Właśnie koronawirus będzie głównym przedmiotem badań w nowym laboratorium. Ale nie tylko. Naukowcy zajmą się też wirusem kleszczowego zapalenia mózgu, bardzo niebezpiecznym ludzkim patogenem. Do tej pory mogli pracować z nim w bardzo ograniczony sposób. Podobnie jak z wirusem Zika czy niektórymi szczepami grypy – one też wymagają specjalnego zabezpieczenia.

Nasza jednostka nie jest laboratorium klinicznym, nie służy do celów diagnostycznych. To jest laboratorium badawcze. My pracujemy z żywymi wirusami, konieczna jest hodowla różnych typów komórek, bo wirusy można namnażać tylko w żywych komórkach – tłumaczy prof.

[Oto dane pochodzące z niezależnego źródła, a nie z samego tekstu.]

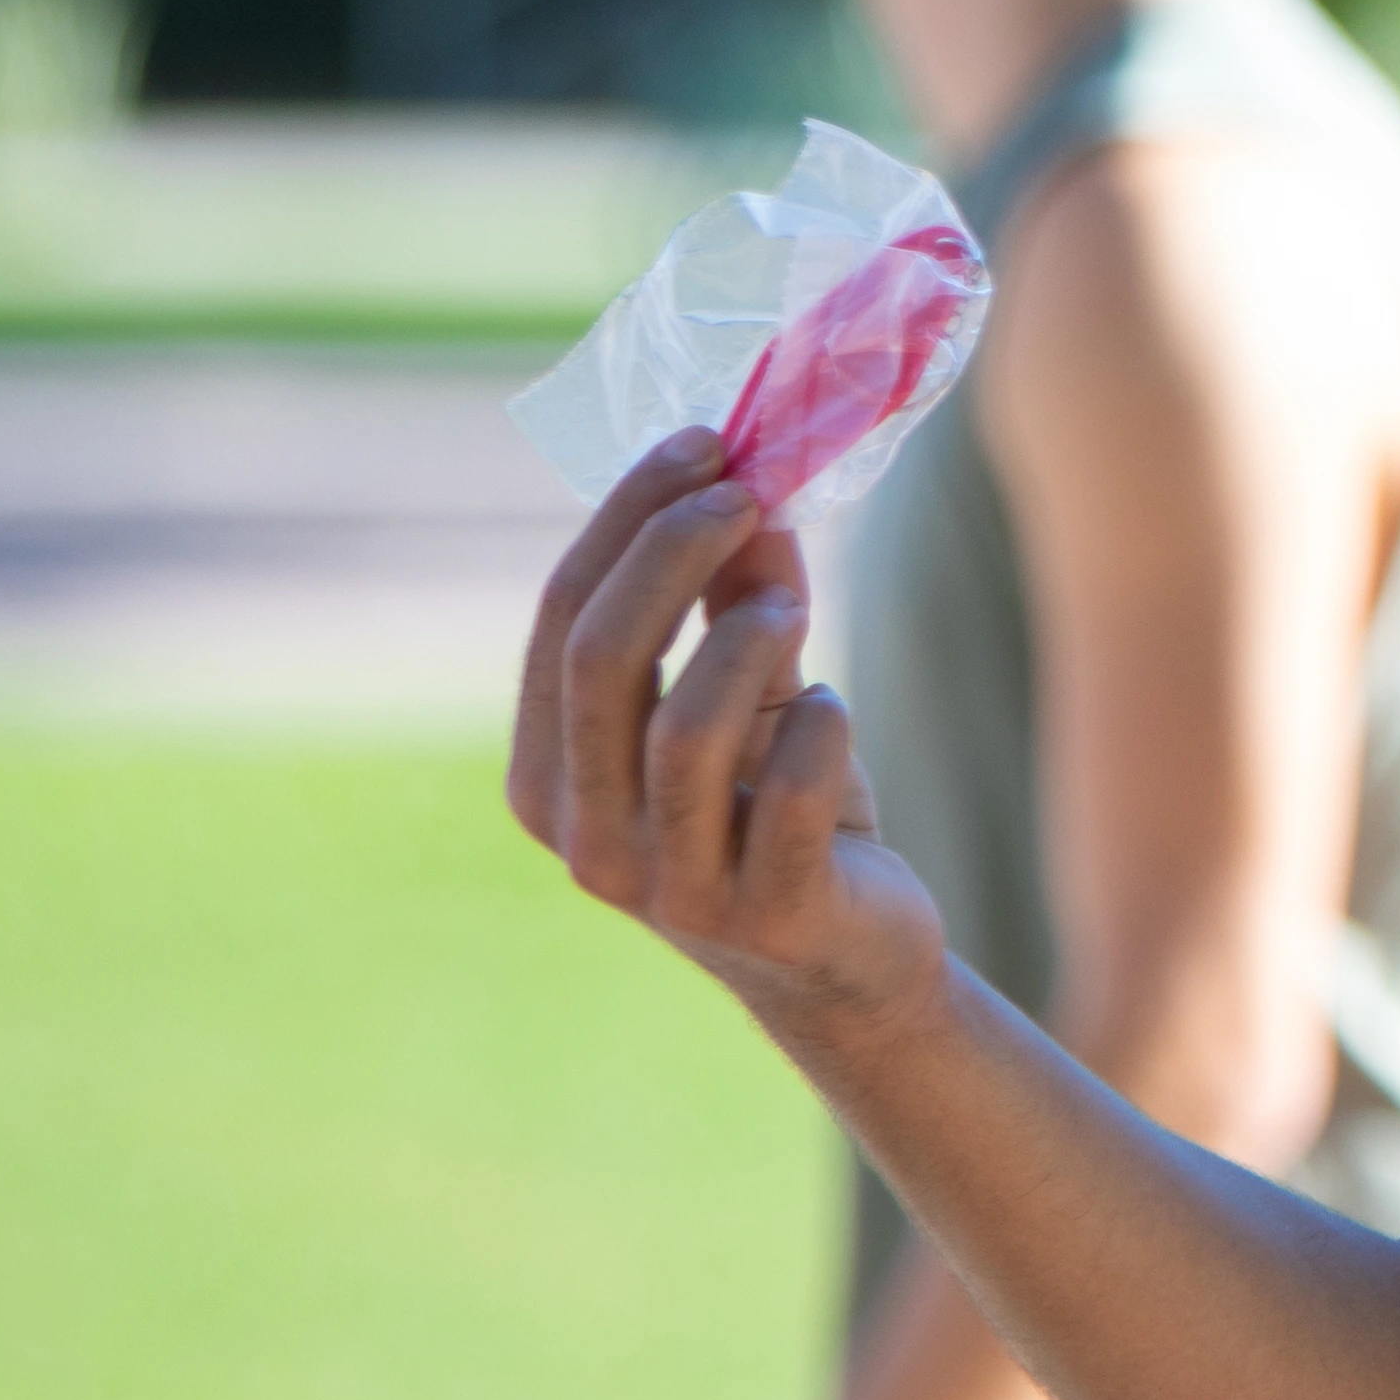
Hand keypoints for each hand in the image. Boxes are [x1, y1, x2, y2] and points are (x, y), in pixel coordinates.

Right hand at [507, 432, 947, 1047]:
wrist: (852, 956)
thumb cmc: (784, 812)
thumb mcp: (752, 694)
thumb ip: (737, 600)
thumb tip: (750, 485)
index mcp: (547, 777)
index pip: (562, 622)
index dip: (627, 521)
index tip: (702, 443)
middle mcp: (585, 839)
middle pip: (602, 660)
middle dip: (672, 552)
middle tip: (745, 488)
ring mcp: (669, 889)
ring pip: (684, 730)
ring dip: (745, 641)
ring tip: (791, 608)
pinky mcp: (765, 916)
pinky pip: (789, 796)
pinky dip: (821, 729)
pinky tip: (833, 710)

Bieńkowska-Szewczyk.

I opisuje: ściany laboratorium są stalowe, dojście jest przez dwie śluzy, czyli wymiana powietrza jest kontrolowana. Zasadą budowy tego rodzaju laboratoriów jest to, żeby obecne w nich było podciśnienie – ciśnienie jest zatem niższe niż w otoczeniu. Zainstalowana kamera cały czas pokazuje, co się dzieje w środku. Ze względu na ilość powietrza, w środku może przebywać maksymalnie pięć osób. Muszą one cały czas pracować w specjalnych strojach.

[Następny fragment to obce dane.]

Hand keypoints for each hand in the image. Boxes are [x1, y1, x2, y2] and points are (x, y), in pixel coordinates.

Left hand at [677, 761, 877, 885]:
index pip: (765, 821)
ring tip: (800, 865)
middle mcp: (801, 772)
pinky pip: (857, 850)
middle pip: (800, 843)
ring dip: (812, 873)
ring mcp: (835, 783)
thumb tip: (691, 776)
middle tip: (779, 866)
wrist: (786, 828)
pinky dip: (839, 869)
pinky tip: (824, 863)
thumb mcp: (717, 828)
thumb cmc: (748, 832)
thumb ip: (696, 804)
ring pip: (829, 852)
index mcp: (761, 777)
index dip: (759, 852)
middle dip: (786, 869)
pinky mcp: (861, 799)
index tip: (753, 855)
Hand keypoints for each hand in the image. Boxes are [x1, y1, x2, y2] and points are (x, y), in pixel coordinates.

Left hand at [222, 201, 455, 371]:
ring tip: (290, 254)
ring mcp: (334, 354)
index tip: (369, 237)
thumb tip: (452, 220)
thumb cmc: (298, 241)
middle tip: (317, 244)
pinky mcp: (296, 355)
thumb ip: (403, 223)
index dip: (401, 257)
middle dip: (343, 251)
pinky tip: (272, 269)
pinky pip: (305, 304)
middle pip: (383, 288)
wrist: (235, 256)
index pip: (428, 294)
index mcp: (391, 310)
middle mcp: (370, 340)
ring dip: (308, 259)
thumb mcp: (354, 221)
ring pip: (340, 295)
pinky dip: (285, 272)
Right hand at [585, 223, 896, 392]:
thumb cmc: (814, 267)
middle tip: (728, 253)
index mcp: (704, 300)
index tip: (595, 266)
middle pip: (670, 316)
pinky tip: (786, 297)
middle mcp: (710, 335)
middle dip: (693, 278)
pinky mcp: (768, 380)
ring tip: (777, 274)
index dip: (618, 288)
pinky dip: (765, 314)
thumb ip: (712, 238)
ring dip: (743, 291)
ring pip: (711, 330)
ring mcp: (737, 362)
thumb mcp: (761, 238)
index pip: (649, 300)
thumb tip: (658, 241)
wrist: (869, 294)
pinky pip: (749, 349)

Ta przestrzeń dedykowana jest badaniom struktury, funkcji i rozprzestrzeniania się wysokopatogennych wirusów. To oznacza, że w przypadku kolejnych pandemii będziemy mogli w bezpiecznych warunkach takie wirusy badać – podkreśla dr hab. Ewelina Król, dziekan MWB UG i GUMed.

W pierwszej kolejności podjęte zostaną prace nad wirusem SARS-CoV-2. Naukowcy spróbują odpowiedzieć na pytanie, w jaki sposób wirus jest w stanie przedostawać się z komórki do komórki.

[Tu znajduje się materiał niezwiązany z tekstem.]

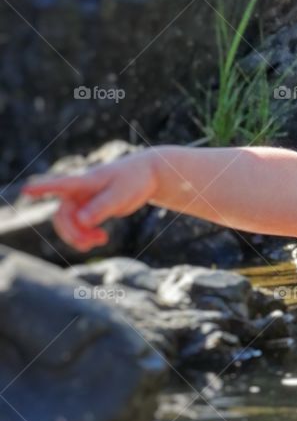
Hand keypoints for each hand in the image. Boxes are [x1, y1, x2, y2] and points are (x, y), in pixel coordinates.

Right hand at [18, 150, 158, 251]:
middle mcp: (77, 191)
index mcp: (83, 182)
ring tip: (101, 240)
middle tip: (89, 244)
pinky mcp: (90, 210)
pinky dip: (87, 236)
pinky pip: (80, 227)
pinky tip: (102, 239)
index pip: (59, 184)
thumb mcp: (119, 195)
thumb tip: (81, 221)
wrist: (146, 176)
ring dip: (80, 237)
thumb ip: (100, 208)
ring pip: (70, 224)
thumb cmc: (133, 180)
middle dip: (71, 233)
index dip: (42, 188)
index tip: (26, 190)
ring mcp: (82, 201)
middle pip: (62, 216)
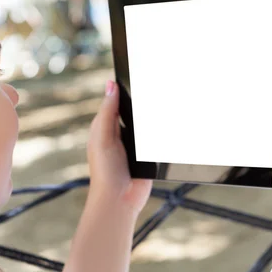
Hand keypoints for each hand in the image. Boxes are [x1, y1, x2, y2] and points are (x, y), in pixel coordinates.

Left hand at [87, 80, 152, 216]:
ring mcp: (135, 144)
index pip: (116, 101)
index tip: (136, 73)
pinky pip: (156, 138)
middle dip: (142, 101)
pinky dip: (161, 131)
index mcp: (105, 127)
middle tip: (155, 85)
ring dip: (152, 117)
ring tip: (165, 100)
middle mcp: (120, 134)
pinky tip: (169, 122)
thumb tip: (111, 84)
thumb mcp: (103, 136)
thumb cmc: (105, 170)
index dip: (124, 89)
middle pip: (134, 110)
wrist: (120, 199)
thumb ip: (108, 111)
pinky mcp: (149, 154)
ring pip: (146, 123)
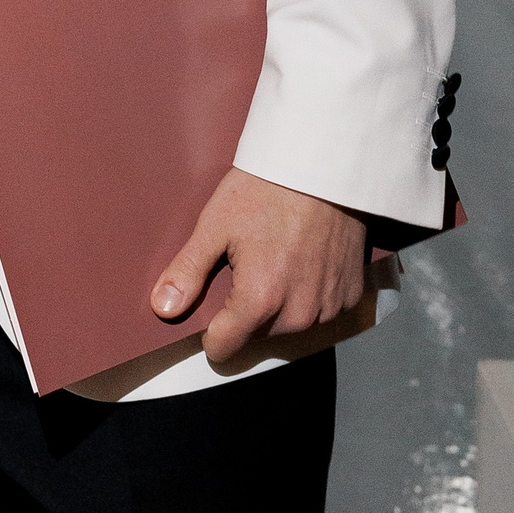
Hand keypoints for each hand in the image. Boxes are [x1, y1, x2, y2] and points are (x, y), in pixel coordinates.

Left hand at [152, 166, 367, 362]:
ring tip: (276, 260)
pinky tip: (303, 262)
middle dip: (246, 313)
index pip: (225, 348)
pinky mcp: (350, 295)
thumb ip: (188, 271)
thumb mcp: (215, 224)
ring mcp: (328, 307)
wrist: (322, 165)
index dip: (210, 333)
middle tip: (247, 266)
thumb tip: (163, 308)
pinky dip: (310, 296)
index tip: (210, 314)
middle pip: (257, 336)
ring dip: (279, 307)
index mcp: (260, 299)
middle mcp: (298, 314)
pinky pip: (321, 312)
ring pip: (290, 327)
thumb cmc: (266, 189)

Naszym zadaniem jest pokazanie, w jaki sposób wirus dostaje się do komórek, które nie mają właściwych receptorów, bo o dziwo potrafi on wejść do takich komórek, do których teoretycznie nie ma prawa się dostać. To jest to, co nas interesuje. Inna kwestia to w jaki sposób wirus wpływa na naszą odporność immunologiczną, bo wirusy często modulują tę odporność, starając się ją na przykład osłabić. Dlaczego? Aby móc przetrwać w naszym organizmie. A koronawirus z całą pewnością naszą odpornością immunologiczną manipuluje. Chcemy się włączyć w ten nurt badań, który być może da odpowiedź na to, które konkretnie białka w czasie infekcji powodują osłabienie układu immunologicznego – wylicza prof. Krystyna Bieńkowska-Szewczyk.

Uruchomienie laboratorium BSL3+ kosztowało ponad 5,5 mln zł.